◆ **Task**: Take each line from the entries that holds "output" and copy it out.

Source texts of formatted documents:
══════════════════════════════
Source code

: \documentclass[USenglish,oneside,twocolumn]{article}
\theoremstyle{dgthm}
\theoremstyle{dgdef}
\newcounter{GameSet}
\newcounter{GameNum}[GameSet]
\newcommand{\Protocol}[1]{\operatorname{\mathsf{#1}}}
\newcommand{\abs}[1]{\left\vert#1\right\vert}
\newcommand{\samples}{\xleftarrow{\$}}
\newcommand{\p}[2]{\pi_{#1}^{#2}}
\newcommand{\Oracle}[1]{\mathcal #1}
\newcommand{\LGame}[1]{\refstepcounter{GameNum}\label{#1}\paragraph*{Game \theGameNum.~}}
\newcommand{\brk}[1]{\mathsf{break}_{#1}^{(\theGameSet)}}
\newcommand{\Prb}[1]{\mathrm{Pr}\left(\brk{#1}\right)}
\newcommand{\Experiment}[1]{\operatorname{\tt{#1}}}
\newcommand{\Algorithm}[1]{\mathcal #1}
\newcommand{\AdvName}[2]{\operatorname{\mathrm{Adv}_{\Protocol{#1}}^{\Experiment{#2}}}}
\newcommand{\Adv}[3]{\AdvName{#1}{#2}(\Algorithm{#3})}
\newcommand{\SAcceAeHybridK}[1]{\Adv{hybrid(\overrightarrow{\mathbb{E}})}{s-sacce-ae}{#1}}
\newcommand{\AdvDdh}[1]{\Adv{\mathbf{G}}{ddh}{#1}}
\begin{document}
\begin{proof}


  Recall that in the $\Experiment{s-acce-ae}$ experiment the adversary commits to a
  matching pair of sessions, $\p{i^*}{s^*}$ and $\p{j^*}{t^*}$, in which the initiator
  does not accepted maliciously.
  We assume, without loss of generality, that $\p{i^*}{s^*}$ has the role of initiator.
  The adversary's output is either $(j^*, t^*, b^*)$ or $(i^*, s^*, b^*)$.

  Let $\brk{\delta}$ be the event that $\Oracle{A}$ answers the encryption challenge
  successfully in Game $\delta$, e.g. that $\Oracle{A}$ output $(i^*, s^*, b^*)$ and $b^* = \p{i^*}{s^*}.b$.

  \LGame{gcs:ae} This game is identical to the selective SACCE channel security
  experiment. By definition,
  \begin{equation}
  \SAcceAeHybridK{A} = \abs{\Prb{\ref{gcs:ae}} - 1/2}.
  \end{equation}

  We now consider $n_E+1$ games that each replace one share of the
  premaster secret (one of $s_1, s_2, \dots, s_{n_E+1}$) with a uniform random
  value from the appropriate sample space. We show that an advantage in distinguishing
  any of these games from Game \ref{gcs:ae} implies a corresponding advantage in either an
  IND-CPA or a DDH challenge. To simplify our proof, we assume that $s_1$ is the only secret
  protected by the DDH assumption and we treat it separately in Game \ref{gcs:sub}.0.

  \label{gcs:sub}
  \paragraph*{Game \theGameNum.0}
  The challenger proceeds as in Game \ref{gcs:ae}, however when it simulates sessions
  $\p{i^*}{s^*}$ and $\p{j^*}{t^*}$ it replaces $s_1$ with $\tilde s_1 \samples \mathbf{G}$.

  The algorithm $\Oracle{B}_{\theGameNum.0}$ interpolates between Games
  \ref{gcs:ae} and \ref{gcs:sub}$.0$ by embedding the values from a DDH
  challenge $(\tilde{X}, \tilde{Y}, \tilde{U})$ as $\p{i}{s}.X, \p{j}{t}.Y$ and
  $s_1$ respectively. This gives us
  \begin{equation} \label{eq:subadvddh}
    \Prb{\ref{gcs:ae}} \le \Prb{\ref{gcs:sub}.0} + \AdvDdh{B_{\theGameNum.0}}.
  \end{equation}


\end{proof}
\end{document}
══════════════════════════════
◆ **Result**:
  The adversary's output is either $(j^*, t^*, b^*)$ or $(i^*, s^*, b^*)$.
  successfully in Game $\delta$, e.g. that $\Oracle{A}$ output $(i^*, s^*, b^*)$ and $b^* = \p{i^*}{s^*}.b$.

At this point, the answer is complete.